Texto de estudo –
Figura 4 - Folder de programa de apresentações, em homenagem ao povo chileno, promovidas pelo Asilo de Meninos Desvalidos em 1889. Internos que se destacavam

na música formaram uma banda que realizava apresentações à Corte

Fonte: Arquivo Nacional MAPA - Memória da Administração Pública (2018)15.

De acordo com a análise de Peterossi (1994) não havia preocupação com a formação dos professores que atuassem no ramo do ensino profissional das Escolas de Aprendizes e Artífices, mas que, no entanto, os regulamentos das escolas profissionais da Capital de São Paulo deixava claro que havia preocupação com o desempenho do docente, como por exemplo as exigências ao professor substituir o diretor quando este ordenar; apresentação ao mesmo, anualmente, de um relatório da disciplina que ministra, apontando problemas e possíveis soluções; comparecimento pontual no horário entre muitas outras.

Santos (2016) corrobora o fato da formação de professores ser insuficiente para atuarem nas Escolas de Aprendizes e Artífices, o que também está relacionado à falta de investimento do Poder Público, ainda que o dispositivo legal pudesse amparar neste sentido. Segundo a autora, desde a inadequação da infraestrutura física, observada na precariedade das oficinas, até a pouca disponibilidade de oferta de professores e de mestres de ofícios especializados para atuarem na rede.

A saída encontrada pelo poder público para suprir a falta desses profissionais foi a de recrutar professores do ensino primário para atuar na rede, solução que não produziu resultados satisfatórios, tendo em vista que esses professores não possuíam habilitação necessária para atuar no ensino profissional.

Com relação aos mestres de ofícios provenientes das fábricas e das oficinas, faltava-lhes o conhecimento suficiente para atender aos requisitos de bases teórica, que eram demandados pelos cursos oferecidos. (SANTOS, 2016, p. 213)

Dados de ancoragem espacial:
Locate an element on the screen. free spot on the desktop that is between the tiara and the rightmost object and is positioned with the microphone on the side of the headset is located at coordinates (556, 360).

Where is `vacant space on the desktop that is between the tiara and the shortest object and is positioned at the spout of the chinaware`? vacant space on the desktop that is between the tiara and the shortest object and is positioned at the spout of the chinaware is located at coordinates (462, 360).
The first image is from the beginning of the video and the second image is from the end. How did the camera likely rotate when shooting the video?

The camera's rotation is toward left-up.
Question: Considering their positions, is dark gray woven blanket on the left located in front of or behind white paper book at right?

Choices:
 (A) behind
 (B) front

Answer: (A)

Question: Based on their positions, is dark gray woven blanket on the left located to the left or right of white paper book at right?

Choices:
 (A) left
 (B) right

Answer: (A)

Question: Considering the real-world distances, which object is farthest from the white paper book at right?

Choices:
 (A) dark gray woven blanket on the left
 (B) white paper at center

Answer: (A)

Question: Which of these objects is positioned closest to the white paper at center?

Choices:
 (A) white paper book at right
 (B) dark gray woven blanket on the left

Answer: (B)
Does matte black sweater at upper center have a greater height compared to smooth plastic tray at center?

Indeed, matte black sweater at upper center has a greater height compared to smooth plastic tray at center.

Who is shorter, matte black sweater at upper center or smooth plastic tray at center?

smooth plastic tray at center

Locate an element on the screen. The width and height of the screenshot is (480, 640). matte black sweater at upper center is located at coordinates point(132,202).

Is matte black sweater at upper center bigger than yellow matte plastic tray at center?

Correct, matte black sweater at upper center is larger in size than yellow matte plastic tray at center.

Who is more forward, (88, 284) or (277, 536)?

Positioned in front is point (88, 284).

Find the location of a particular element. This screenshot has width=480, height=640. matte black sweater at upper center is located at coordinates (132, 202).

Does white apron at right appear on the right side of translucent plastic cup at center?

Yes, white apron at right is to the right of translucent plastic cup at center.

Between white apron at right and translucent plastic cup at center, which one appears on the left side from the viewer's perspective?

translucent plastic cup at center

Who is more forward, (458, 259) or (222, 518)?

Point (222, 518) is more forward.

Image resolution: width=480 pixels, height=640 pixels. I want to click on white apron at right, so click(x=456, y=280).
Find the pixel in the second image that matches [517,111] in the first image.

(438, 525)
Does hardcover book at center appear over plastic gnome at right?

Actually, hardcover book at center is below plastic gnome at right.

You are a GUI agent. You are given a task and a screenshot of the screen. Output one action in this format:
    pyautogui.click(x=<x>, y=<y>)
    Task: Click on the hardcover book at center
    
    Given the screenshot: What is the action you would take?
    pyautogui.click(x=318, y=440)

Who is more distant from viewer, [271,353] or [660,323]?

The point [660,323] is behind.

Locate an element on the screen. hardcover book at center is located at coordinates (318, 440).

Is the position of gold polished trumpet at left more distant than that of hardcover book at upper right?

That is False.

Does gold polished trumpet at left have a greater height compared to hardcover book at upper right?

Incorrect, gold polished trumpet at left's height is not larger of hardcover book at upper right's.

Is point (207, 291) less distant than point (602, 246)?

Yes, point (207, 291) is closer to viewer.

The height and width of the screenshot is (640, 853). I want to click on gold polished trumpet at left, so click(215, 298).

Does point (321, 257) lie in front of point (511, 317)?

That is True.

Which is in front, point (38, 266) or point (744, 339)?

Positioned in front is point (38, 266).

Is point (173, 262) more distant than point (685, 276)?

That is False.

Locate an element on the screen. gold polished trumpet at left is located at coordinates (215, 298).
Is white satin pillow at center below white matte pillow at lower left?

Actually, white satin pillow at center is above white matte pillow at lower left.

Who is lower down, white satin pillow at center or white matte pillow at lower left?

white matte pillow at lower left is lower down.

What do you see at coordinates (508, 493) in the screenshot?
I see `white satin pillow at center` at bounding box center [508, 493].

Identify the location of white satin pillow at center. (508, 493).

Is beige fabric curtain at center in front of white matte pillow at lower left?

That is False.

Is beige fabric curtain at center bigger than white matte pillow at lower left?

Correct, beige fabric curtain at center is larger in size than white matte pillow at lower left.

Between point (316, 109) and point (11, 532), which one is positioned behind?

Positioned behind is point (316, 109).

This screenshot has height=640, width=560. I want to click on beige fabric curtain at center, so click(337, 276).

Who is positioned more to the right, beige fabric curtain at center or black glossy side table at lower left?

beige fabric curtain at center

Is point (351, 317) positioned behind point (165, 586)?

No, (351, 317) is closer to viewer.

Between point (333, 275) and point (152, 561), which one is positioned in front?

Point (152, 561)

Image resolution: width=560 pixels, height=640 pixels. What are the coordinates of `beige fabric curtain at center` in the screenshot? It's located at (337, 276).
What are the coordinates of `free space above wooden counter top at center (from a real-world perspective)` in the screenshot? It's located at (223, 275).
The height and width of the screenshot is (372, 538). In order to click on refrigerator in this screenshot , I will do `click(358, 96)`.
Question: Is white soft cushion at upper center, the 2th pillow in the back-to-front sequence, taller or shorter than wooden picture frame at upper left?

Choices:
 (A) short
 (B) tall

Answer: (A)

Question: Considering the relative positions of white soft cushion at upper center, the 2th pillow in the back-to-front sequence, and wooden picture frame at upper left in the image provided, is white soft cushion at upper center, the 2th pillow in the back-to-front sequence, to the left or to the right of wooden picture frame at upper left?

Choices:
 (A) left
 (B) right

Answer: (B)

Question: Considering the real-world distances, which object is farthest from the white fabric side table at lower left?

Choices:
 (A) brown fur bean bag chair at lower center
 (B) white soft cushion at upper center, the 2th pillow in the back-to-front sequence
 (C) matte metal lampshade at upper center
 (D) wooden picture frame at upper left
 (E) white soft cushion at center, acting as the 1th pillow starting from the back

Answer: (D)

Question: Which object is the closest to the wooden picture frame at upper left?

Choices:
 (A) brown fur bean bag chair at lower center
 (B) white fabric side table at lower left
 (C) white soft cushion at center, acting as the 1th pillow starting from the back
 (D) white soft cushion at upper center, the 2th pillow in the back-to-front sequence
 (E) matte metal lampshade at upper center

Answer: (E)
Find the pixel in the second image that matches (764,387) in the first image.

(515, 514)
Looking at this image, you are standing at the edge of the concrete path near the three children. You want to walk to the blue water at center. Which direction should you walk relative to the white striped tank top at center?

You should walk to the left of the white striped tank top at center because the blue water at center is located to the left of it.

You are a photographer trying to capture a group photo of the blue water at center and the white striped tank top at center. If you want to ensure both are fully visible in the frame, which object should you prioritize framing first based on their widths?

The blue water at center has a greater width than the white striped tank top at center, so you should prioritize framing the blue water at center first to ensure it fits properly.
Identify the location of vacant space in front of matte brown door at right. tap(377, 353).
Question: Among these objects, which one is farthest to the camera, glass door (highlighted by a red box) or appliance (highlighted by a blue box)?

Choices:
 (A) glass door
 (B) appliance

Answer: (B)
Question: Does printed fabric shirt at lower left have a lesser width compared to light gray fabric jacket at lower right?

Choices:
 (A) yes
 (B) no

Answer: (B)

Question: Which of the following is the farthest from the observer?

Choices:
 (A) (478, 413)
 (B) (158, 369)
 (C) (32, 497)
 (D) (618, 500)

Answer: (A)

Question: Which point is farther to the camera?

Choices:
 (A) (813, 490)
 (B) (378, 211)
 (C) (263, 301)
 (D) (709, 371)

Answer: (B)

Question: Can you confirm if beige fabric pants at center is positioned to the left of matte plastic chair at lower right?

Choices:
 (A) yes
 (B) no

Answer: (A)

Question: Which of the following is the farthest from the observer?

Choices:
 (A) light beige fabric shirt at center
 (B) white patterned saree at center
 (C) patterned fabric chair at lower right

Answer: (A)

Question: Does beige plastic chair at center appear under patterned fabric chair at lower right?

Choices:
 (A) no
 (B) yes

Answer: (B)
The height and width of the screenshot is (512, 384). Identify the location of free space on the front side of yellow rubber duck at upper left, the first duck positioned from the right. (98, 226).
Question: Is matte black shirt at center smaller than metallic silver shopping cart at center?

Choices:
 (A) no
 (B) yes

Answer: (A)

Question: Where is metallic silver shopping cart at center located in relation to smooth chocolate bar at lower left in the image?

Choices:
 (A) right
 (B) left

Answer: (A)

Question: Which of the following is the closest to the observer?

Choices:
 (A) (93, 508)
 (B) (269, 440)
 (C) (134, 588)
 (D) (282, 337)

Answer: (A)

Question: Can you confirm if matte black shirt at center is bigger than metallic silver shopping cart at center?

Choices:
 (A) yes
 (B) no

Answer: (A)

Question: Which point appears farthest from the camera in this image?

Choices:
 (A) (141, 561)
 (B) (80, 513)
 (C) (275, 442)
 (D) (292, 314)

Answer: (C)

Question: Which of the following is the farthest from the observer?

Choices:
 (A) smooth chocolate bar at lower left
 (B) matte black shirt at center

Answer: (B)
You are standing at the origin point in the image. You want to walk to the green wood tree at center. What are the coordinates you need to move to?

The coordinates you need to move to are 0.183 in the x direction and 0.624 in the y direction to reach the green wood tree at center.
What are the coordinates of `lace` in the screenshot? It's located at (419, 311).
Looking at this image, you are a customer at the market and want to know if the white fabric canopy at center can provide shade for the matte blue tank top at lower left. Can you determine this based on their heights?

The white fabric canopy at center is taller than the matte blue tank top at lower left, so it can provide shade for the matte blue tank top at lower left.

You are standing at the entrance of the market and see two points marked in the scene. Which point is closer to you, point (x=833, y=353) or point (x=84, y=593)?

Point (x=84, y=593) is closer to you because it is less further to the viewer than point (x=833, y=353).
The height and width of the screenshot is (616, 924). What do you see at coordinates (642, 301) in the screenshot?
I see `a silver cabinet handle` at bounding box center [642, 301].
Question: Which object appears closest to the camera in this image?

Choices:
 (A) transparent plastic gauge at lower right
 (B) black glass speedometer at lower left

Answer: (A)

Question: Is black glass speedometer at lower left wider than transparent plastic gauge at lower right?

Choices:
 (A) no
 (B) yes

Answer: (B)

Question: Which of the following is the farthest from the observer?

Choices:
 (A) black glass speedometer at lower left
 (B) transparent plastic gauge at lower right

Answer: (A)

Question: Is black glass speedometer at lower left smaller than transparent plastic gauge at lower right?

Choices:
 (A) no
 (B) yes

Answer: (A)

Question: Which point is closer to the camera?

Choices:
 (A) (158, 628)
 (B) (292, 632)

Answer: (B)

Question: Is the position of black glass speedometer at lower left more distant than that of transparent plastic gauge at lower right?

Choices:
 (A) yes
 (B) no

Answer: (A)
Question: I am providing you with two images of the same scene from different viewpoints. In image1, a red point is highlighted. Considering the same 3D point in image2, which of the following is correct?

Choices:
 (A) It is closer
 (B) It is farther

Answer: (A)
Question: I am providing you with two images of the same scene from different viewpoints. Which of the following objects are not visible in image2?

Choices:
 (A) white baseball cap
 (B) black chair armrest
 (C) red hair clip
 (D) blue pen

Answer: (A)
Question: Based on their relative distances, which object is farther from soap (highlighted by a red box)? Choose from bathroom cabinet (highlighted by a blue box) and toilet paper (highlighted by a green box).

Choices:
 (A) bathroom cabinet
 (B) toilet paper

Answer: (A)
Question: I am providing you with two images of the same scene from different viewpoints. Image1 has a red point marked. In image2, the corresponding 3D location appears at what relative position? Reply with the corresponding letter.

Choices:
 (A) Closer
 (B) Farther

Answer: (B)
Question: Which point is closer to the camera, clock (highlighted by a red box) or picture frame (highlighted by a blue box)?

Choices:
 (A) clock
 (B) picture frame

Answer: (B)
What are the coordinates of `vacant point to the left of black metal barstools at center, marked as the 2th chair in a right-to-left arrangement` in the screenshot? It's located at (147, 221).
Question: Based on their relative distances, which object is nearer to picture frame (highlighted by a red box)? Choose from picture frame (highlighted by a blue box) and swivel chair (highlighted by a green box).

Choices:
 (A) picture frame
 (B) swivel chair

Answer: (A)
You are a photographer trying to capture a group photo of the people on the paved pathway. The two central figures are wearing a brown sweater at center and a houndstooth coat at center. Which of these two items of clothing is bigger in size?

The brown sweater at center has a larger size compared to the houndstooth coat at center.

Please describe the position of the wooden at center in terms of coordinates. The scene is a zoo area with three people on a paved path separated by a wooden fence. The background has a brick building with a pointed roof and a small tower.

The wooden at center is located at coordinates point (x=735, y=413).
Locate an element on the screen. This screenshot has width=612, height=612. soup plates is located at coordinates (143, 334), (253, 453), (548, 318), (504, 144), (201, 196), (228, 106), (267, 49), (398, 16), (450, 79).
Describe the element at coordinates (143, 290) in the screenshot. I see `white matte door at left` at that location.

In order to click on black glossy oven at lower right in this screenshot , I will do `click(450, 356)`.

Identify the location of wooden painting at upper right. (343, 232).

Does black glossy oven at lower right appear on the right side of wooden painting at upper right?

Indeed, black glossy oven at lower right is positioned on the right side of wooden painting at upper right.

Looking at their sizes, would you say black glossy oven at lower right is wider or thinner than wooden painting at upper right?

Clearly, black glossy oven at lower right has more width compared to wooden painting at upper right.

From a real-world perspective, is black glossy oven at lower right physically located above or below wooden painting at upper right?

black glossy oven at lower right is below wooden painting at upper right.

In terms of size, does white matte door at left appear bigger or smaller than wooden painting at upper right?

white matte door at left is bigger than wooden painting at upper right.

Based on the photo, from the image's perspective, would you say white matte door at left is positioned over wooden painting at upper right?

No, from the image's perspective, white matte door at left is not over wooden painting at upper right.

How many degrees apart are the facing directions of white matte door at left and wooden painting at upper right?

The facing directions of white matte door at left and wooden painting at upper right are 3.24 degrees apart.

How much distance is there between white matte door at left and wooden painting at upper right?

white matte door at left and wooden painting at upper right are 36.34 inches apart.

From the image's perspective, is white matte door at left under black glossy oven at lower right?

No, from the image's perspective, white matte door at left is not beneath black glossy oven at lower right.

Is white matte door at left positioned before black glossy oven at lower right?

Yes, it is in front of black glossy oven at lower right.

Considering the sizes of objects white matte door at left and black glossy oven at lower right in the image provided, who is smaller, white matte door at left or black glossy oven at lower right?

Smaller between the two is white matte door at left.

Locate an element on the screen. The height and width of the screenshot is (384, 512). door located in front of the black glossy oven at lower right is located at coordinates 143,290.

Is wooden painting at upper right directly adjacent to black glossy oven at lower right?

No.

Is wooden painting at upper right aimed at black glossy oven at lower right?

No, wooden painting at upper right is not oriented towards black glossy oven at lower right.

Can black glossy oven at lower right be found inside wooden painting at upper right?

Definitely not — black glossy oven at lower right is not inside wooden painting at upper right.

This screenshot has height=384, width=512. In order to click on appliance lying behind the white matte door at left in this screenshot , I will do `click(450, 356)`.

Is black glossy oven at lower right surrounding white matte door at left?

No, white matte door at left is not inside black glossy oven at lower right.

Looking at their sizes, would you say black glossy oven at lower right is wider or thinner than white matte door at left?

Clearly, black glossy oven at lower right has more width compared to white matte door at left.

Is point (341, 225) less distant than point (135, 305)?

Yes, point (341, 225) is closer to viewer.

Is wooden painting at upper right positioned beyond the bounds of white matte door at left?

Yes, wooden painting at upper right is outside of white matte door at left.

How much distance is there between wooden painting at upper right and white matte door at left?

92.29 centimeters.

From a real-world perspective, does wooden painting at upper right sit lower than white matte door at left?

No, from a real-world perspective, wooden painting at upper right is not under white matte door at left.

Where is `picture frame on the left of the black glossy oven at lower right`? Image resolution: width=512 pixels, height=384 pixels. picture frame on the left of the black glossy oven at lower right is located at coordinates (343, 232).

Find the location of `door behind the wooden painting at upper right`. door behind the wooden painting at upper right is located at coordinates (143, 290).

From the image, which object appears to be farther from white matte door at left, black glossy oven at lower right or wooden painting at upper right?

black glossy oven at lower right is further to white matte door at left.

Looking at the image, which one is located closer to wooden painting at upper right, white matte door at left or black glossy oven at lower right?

Seu objetivo – Você pode transcrever palavra por palavra o trecho do texto sobre a formação de professores do ensino profissional que começa em "A saída encontrada" e vai até "no ensino profissional.", incluindo essas últimas palavras?

Resposta do exercício –
A saída encontrada pelo poder público para suprir a falta desses profissionais foi a de recrutar professores do ensino primário para atuar na rede, solução que não produziu resultados satisfatórios, tendo em vista que esses professores não possuíam habilitação necessária para atuar no ensino profissional.